Retour critique vers le futur

Les experts font des prédictions sur l’avenir du monde. L’opinion publique, elle, escompte ou redoute tel ou tel scénario. Alors, maintenant que l’année s’achève, qu’a-t-elle confirmé ou infirmé ? Avait-on bien anticipé les événements internationaux de 2014 ? Trois experts livrent leurs réponses dans cette troisième de quatre entrevues sur le bilan de 2014.

Frédéric Mérand, directeur du CERIUM

L’agressivité de la Russie fait partie des choses qu’on voyait venir. On sait depuis 20 ans que Moscou n’accepte pas la nouvelle donne en Europe orientale. Il y a un décalage profond entre l’influence que l’élite moscovite pense encore avoir et celle que nous lui accordons.

Parmi les scénarios prévisibles : l’Union européenne existe toujours, malgré les crises qui la traversent ; le Royaume-Uni et l’Espagne de même, après le référendum écossais et les velléités d’en tenir un en Catalogne. Ce n’est pas étonnant si, comme moi, on croit au pouvoir des institutions et de l’interdépendance. Un phénomène sur lequel je n’aurais pas parié, toutefois, c’est le retour de la France parmi les acteurs qui comptent dans la sécurité internationale. Pensons aux opérations militaires au Mali et en Centrafrique, aux frappes en Irak et au volontarisme sur la Syrie. Cet activisme contraste avec sa faiblesse économique.

En attendant Godot, c’est la supposée guerre que de nombreux experts annoncent depuis des années entre la Chine et ses voisins. L’an dernier, l’internationaliste John Mearsheimer a fait une conférence au CERIUM où il prédisait une détérioration de la situation dans la région, par exemple en mer de Chine du Sud ou à propos des îles Senkaku. Mais, bon, Mearsheimer prédisait l’implosion de l’Europe il y a 20 ans…

Pour l’instant, les pays du BRICS (Brésil, Russie, Inde, Chine et Afrique du Sud) n’ont pas réussi à proposer une solution de rechange à l’ordre mondial créé par les Américains et les Européens. Le poids des Occidentaux diminue dans l’économie, la démographie et les dépenses militaires, mais les institutions qu’ils ont créées demeurent attrayantes.
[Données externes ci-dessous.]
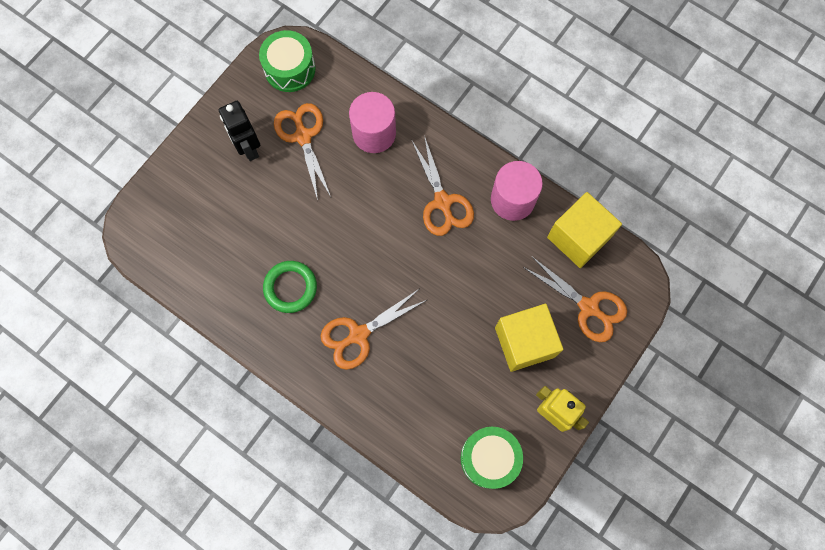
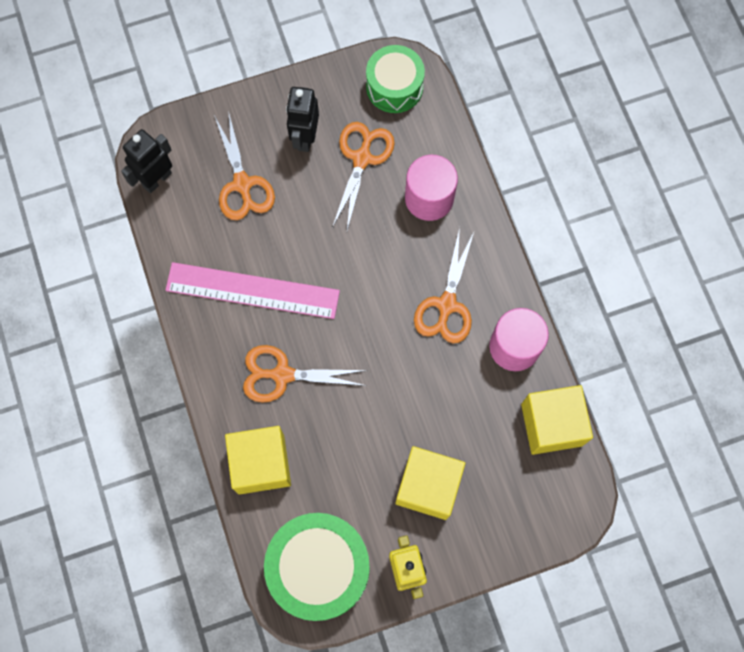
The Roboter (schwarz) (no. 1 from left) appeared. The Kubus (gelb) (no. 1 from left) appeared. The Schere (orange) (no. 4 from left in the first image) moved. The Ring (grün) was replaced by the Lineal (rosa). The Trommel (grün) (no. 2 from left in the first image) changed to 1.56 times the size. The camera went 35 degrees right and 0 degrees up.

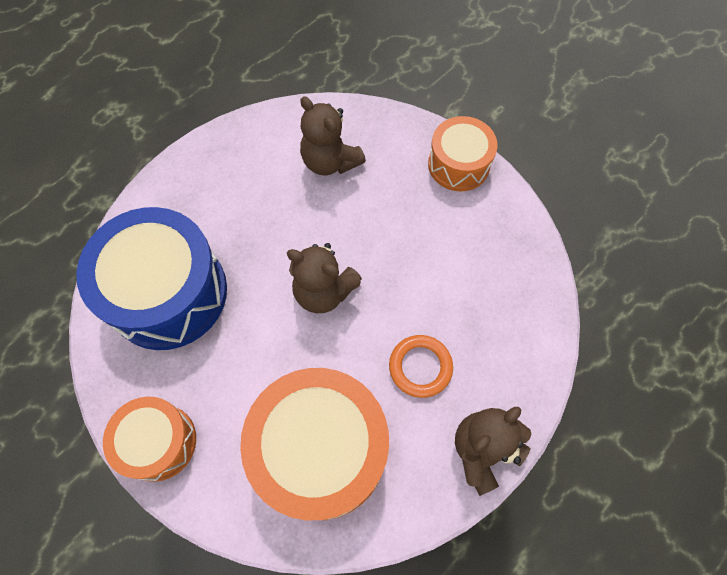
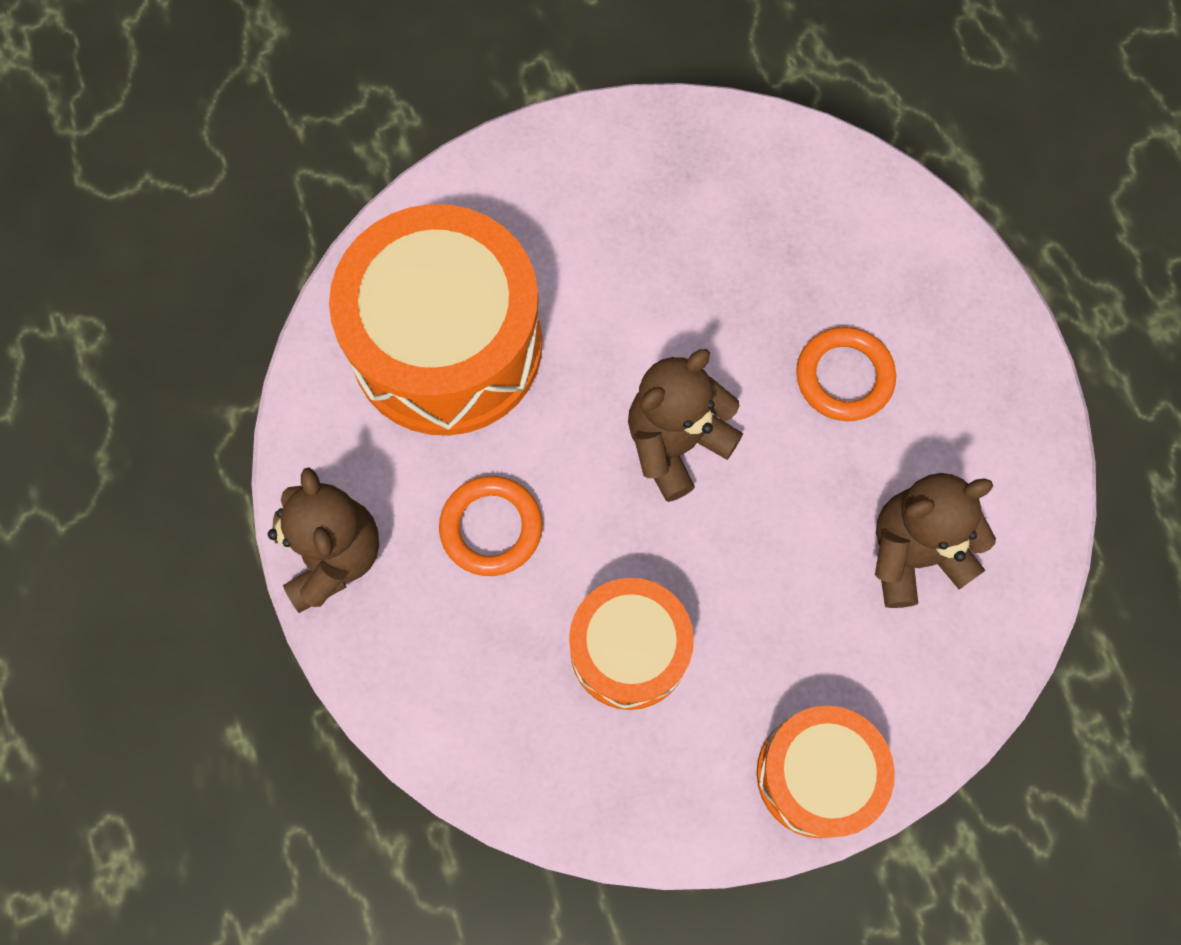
The Trommel (blau) disappeared. The Ring (orange) (no. 2 from left) appeared. The Trommel (orange) (no. 1 from left in the first image) moved. The camera went 115 degrees right and 5 degrees up.

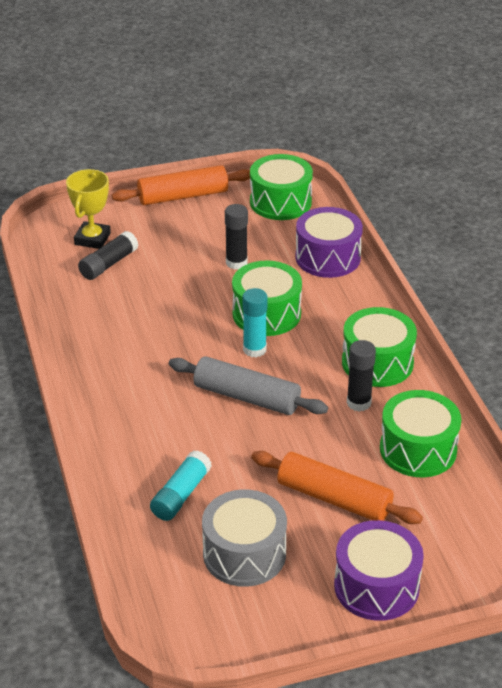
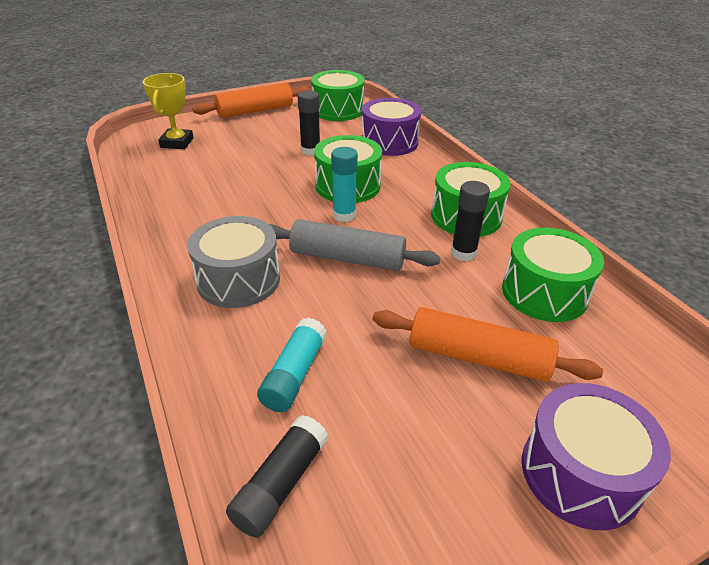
The Klebestift (schwarz) (no. 1 from left) moved. The Trommel (grau) moved. The camera went 10 degrees left and 0 degrees up.

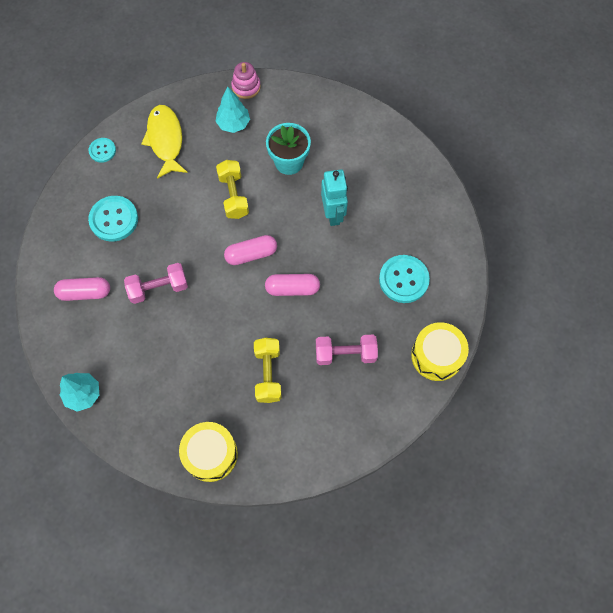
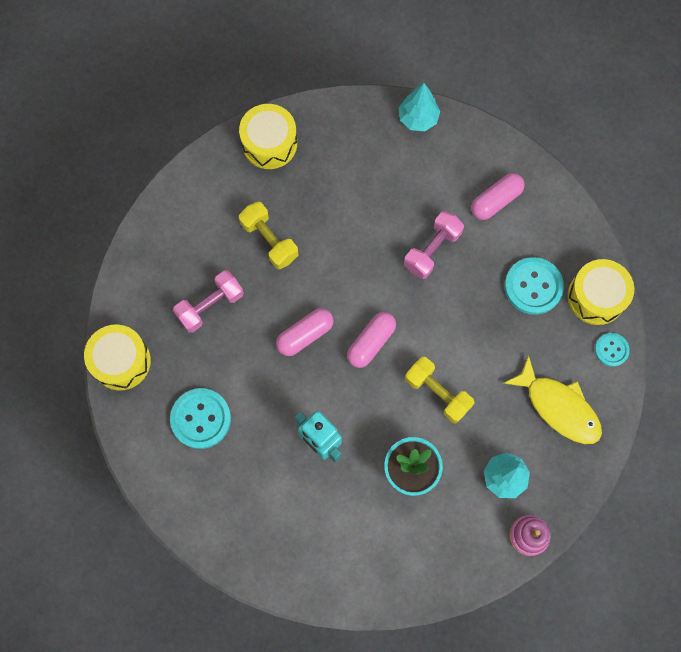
The Trommel (gelb) (no. 3 from left) appeared. The camera went 145 degrees right and 5 degrees up.

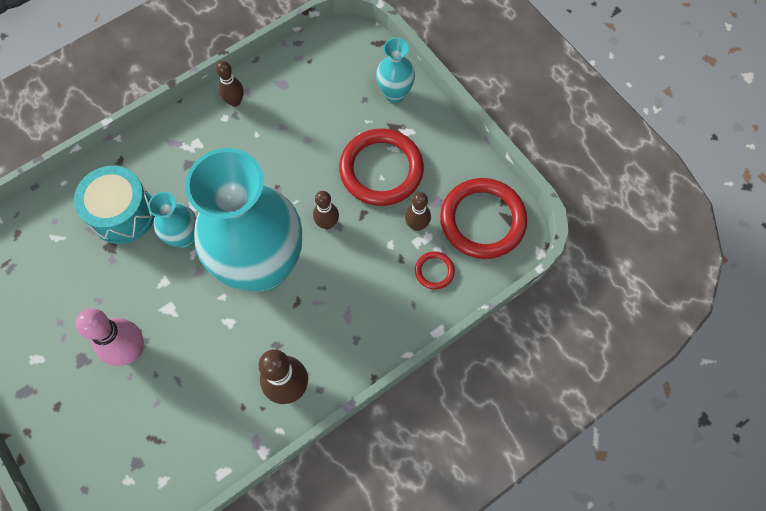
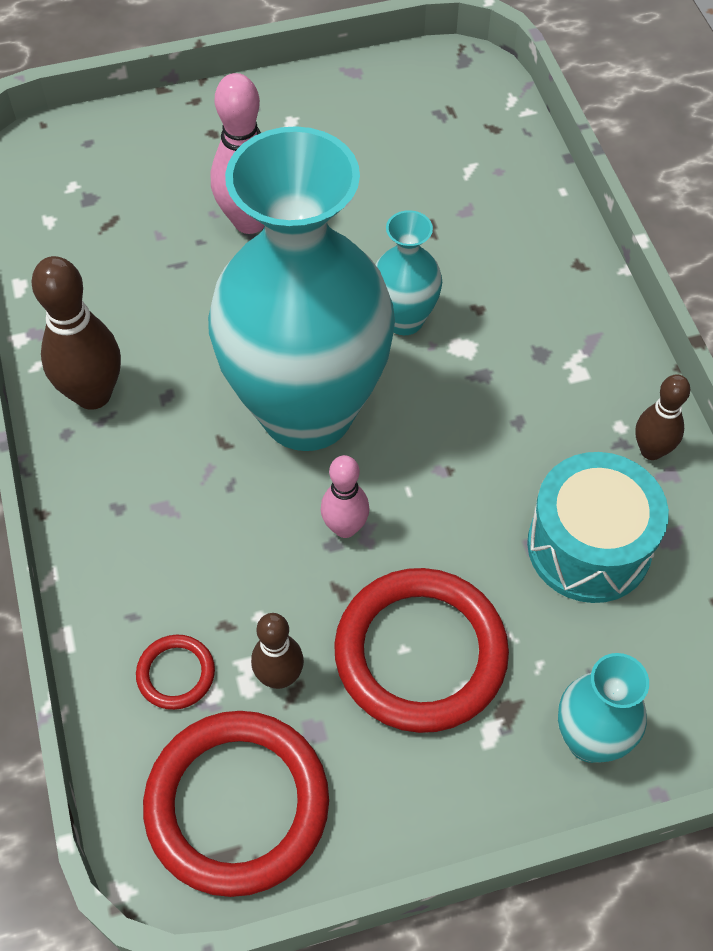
The Trommel (türkis) moved. The Bowlingkegel (braun) (no. 3 from left) became the Bowlingkegel (rosa) (no. 2 from left). The camera went 110 degrees right and 10 degrees down.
Philippe Faucher, professeur de science politique à l’Université de Montréal

À la suite à la crise financière de 2008, plusieurs ont constaté que les pays du BRICS avaient mieux réagi et étaient parvenus à maintenir d’importants taux de croissance. Malheureusement, depuis 2012, et la tendance s’est confirmée en 2014, leur performance est en déclin marqué. Les facteurs de ralentissement sont nombreux : défaillances dans les infrastructures (énergie, transport, communications), retards dans l’application des réformes de régulation des marchés et le tournant délicat visant l’expansion du marché intérieur en Chine.

La baisse marquée des prix du pétrole n’a pas été anticipée. Le prix moyen était de l’ordre de 110 $US en 2013. Le pétrole se transige aujourd’hui sous la barre des 60 $US. L’offre a augmenté, alors que la demande est en baisse et que les réserves sont pleines. Après le gaz, l’augmentation de l’offre à partir de la production de pétrole de schiste aux États-Unis a provoqué une baisse importante des importations. La demande suit la baisse de l’activité économique, à laquelle s’ajoutent les effets sensibles des innovations qui augmentent l’efficacité énergétique des équipements. Une baisse aussi marquée (environ 50 % depuis juin) aura un effet bénéfique sur les finances des pays importateurs qui est susceptible de favoriser une augmentation de la demande.

Valérie Amiraux, professeure de sociologie à l’Université de Montréal

En 2010-2011, les mouvements de protestation en Libye, en Égypte, en Tunisie et en Syrie ont surpris tout le monde, à commencer par les spécialistes de la région. La capacité de mobilisation d’une partie des populations venait directement défier l’idée d’une incapacité politique de la région à construire les conditions de la justice sociale et de la démocratie.

En 2014, donc avec peu de recul sur des situations loin d’être stabilisées, force est de constater la capacité d’adaptation des régimes autoritaires. Le politologue Steven Heydemann parle de la « résilience » des régimes autoritaires : soit qu’ils poursuivent l’ajustement progressif de leur mode de gouvernance aux revendications sociales et politiques de leurs populations et aux exigences internationales (engagé, dans la plupart des cas, depuis les années 1980), soit qu’ils durcissent la logique répressive.

Et, comme dans toute généralisation digne de ce nom, il y a bien sûr des exceptions notables et remarquables à ce modèle, en l’espèce, la Tunisie.